■ Available data ■
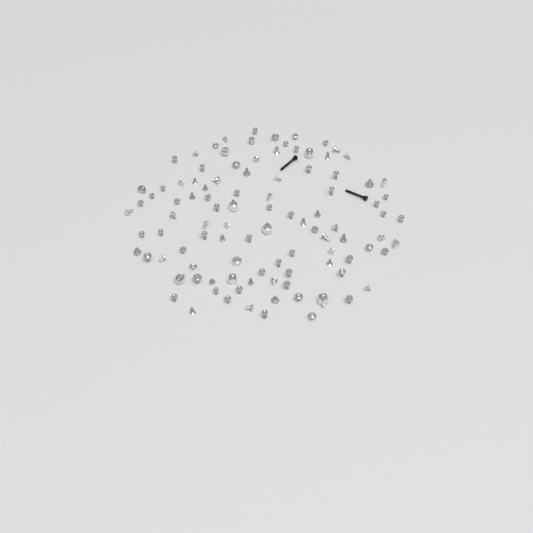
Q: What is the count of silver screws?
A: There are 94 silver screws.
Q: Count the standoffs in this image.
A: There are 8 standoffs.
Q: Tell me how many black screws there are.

■ Exercise prompt ■
Please arrange the lines of the records above as a Markdown table with the columns Row and Line, numbering each row and skipping blank lines. Leave the pictures out.

■ Output for this exercise ■
| Row | Line |
|---|---|
| 1 | Q: What is the count of silver screws? |
| 2 | A: There are 94 silver screws. |
| 3 | Q: Count the standoffs in this image. |
| 4 | A: There are 8 standoffs. |
| 5 | Q: Tell me how many black screws there are. |